Not daring to attack us openly because of their fear of revolutionary outbreaks of protest, the police confined themselves to strict surveillance of our movements. On the other hand, all those who had even the remotest relations with the workers’ deputies were subjected to cruel persecution. The position of a workers’ deputy was an exceptionally hard one; the least carelessness on his part was liable to cause, not only the imprisonment of individual comrades, but also the destruction of whole organisations. Therefore when setting out on our provincial tours (and more so in St. Petersburg itself) we acted as secretly as possible and tried to avoid the spies who were shadowing us. In the small provincial towns where all comings and goings can be clearly observed and where the arrival of a member of the State Duma was an important event, it was by no means easy to preserve secrecy. Yet the members of our fraction worked hard in the provinces and greatly strengthened the activity of local legal and illegal organisations. The tours of the workers’ deputies usually resulted in a development of the strike movement, in the creation of new party nuclei, in an increase of subscribers to Pravda and generally in the intensification of revolutionary activity.

On their return from the first trip to the provinces in January 1913, all the workers’ deputies remarked on the great growth of revolutionary feeling among the workers. The period of apathy, typical of the preceding years of reaction, was finally left behind. Throughout the working class there was evident a will to struggle, a striving for organised action and a lively interest in the political life of the country.

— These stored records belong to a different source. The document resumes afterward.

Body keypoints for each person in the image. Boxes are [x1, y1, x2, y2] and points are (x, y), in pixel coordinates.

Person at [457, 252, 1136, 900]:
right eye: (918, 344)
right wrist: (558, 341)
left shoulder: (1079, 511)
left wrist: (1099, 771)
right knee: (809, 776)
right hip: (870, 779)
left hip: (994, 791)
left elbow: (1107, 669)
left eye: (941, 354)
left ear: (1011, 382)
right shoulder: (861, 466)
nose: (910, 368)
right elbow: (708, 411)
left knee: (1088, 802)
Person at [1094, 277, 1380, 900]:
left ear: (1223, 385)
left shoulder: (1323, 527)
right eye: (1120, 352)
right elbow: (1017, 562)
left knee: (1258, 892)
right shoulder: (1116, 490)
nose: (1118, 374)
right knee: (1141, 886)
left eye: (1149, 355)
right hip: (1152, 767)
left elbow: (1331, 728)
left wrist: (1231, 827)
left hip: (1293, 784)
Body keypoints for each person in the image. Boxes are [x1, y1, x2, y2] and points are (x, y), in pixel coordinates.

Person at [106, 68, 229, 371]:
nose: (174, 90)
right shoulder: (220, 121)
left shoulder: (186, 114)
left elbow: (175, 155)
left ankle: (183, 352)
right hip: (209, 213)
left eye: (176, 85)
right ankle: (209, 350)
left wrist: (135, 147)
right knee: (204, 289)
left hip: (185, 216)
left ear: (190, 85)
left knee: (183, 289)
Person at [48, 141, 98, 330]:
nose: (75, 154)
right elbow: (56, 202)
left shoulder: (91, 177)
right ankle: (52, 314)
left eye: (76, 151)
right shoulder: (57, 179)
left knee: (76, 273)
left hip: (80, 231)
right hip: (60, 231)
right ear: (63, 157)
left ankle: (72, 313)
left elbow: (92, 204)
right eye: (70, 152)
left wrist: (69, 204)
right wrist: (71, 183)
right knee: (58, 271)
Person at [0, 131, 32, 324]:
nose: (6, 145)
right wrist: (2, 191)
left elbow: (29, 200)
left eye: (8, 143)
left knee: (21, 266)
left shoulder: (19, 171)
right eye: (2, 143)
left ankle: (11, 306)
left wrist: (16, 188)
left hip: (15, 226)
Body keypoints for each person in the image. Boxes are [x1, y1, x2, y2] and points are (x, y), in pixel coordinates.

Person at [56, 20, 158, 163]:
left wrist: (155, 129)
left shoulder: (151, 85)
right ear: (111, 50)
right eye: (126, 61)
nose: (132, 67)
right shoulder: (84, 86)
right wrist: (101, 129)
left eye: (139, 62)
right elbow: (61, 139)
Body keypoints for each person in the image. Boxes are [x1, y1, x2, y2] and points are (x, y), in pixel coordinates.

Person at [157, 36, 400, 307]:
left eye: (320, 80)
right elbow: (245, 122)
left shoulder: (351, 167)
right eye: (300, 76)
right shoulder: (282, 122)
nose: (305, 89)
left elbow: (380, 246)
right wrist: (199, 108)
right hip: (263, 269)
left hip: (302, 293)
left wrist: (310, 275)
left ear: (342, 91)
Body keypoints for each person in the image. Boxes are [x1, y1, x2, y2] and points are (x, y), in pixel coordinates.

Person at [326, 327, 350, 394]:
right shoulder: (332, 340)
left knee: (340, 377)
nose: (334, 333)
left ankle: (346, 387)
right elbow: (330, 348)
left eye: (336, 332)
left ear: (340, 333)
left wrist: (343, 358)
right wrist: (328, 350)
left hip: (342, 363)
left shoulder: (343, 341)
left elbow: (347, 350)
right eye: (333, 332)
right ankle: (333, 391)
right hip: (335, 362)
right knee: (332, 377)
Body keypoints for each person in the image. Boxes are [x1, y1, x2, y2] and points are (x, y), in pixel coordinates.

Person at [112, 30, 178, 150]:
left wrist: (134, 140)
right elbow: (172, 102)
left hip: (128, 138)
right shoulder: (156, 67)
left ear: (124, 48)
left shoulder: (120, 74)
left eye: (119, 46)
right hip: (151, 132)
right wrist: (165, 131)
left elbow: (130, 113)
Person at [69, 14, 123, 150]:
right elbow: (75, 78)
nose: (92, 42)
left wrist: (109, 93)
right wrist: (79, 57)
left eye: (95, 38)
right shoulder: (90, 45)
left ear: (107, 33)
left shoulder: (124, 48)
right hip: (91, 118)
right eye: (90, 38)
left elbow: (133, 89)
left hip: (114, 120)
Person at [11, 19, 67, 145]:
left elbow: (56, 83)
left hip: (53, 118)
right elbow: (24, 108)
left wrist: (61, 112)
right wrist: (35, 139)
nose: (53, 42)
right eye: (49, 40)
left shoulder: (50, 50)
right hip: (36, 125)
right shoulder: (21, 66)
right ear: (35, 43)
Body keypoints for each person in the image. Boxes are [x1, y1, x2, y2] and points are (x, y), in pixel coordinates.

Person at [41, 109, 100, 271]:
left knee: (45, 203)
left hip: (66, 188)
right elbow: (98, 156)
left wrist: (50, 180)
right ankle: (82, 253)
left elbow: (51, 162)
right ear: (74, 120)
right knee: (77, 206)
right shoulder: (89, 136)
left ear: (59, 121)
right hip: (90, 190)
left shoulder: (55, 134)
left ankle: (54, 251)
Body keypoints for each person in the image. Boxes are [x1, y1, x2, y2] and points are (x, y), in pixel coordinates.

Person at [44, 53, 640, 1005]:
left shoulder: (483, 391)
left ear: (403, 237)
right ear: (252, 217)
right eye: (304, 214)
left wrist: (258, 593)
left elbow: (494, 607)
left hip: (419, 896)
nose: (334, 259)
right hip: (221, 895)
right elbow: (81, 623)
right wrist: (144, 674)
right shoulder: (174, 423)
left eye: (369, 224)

My comrades of the fraction were unable to give their reports at big legal meetings – all such meetings were invariably prohibited by the governors; they had to speak illegally or organise short meetings at factories without police authorisation.

On the whole, the workers approved of the first month’s work in the Duma. They noted with satisfaction that our declaration contained the “unabridged” demands of the working class; the speeches made on the occasion of our first interpellation were also endorsed. The workers asked many questions about the Duma and were very interested in the details of Duma work. They were also curious about the enemy camp, the Black Hundred “diehards,” of whom Purishkevich and Markov had acquired special notoriety.

The general attitude to the Duma, however, was clear and definite: the workers expected no ameliorations from it; they fully realised that the proletariat could only obtain satisfaction by a persistent revolutionary struggle. During their journeys, the Bolshevik members were able to verify the correctness of the decisions of the Cracow Conference in regard to Liquidationist tendencies and Party unity. The Liquidationist tendency, which arose among and was chiefly supported by the intellectual publicists, was completely foreign to the workers and was altogether absent from many districts. Consequently in many Social-Democratic groups, the acute controversy waged between Pravda and Luch was not understood. It was apparent that to achieve unity, it was not diplomatic negotiations at the top that were necessary, but the participation of all members of the local nuclei in underground activities and the cessation of struggle against such activities. By this means Party unity would become a fact.

This opinion fully corresponded to the policy laid down by the Cracow Conference.